Гартман посмотрел на молодого человека со странным выражением.
Тот невольно покраснел под гнетом этого взгляда, который смущал его до глубины души, но старик вдруг склонил голову с улыбкой и, равнодушно отодвигая положенные перед ним бумаги, сказал тоном дружественной короткости.
— Садитесь, любезный Поблеско; нет надобности спешить с проверкою счетов; мы точно так же можем исполнить это и в другой раз, сегодня же мы довольно толковали о делах. Если вы имеете время, мы лучше поговорим о вас.
— Обо мне? — спросил молодой человек с изумлением и не без страха.
— Почему же нет? Кроме надежного поверенного и умного директора фабрики, я вижу в вас человека, которого люблю и в котором принимаю участие. Кажется, я вам уже и доказал это, мой милый Поблеско.
— О! Разумеется; я был бы очень неблагодарен, если б забыл это. Что можете вы сделать для меня более того, что уже сделали? Мое положение прекрасно, достойно зависти, почти независимо, так как отчетов мне давать некому, кроме вас одних…
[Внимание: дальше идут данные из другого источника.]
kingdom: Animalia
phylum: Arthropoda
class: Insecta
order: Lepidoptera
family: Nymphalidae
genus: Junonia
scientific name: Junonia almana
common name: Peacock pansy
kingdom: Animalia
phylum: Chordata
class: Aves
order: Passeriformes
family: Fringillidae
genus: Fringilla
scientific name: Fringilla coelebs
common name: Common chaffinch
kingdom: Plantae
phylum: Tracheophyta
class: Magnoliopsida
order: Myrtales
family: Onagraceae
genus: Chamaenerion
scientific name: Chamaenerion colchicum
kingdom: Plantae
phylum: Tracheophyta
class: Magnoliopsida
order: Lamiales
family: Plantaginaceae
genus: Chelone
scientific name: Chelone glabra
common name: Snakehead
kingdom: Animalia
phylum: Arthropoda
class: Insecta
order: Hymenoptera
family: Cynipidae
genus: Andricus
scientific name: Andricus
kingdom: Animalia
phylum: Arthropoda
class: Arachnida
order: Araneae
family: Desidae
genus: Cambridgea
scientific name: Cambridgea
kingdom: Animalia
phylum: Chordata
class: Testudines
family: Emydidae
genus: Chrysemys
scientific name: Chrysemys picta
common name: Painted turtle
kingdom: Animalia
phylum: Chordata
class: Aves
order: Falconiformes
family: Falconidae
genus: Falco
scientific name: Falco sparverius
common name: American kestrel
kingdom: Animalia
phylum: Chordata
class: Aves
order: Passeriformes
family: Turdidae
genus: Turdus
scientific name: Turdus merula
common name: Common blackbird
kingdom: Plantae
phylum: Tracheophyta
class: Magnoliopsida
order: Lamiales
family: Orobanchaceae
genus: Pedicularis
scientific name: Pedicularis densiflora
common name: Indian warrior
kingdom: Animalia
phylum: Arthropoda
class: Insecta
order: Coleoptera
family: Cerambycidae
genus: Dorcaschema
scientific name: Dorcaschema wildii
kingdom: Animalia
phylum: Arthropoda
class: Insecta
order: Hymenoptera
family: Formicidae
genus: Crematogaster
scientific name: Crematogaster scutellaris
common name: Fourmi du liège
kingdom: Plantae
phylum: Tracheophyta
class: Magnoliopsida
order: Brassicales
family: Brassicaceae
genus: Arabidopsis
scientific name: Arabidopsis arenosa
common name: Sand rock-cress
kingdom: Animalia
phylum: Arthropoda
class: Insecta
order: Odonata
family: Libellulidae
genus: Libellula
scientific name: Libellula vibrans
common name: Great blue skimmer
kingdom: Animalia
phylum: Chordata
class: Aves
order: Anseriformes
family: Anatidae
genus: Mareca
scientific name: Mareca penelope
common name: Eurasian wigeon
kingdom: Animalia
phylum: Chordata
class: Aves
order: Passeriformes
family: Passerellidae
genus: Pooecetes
— Итак, — кротко перебил его старик, — вы довольны вашим положением?
— Доволен, насколько это возможно. В этом мире, как я испытал, нет ничего неизменного; ничего, что представляло бы надежное ручательство в прочности. У меня только одно опасение и есть.
— Могу я спросить, какое?
— Почему же нет; я боюсь, чтоб неожиданное событие, независящее ни от вашей воли, ни от моей, не вынудило меня расстаться с вами.
— Так вы, стало быть, верите в возможность подобного события, когда предвидите его?
— Нет; но, повторяю, я боюсь этого. С тех пор, как я живу на свете, я был жертвою стольких страшных переворотов, что не смею больше верить в счастье, постоянно от меня ускользавшее. Когда бы ни проглянул на меня солнечный луч, всегда вслед за ним я погружался еще в больший мрак. Каждый раз, когда я увлекался надеждами, громовой удар пробуждал меня из сновидений, которыми я убаюкивал себя. Страдание не сделало меня мизантропом, но скептиком.
— Вы ошибаетесь, — с чувством возразил Гартман, — вы сами себя обманываете. И к тому же, стараетесь в эту минуту обмануть и меня.
— Как вы можете полагать…
— Я ничего не полагаю, господин Поблеско; вы для меня больной, которым я интересуюсь и положение которого озабочивает меня; я гляжу на вас, тщательно всматриваюсь в ваше состояние и соображаю.
— Что же?
— Да то, любезный Поблеско, что вы… простите мне выражение, на которое лета мои и дружба к вам, кажется, дают мне право…
— О! От вас я все готов выслушать.
— Что вы в некотором роде мнимый больной. Воображение ваше, пораженное вероятно незаслуженными несчастиями, добровольно создает себе химеры. У вас страдает воображение, вы нравственно больны…
— Позвольте… — начал было в смущении молодой человек.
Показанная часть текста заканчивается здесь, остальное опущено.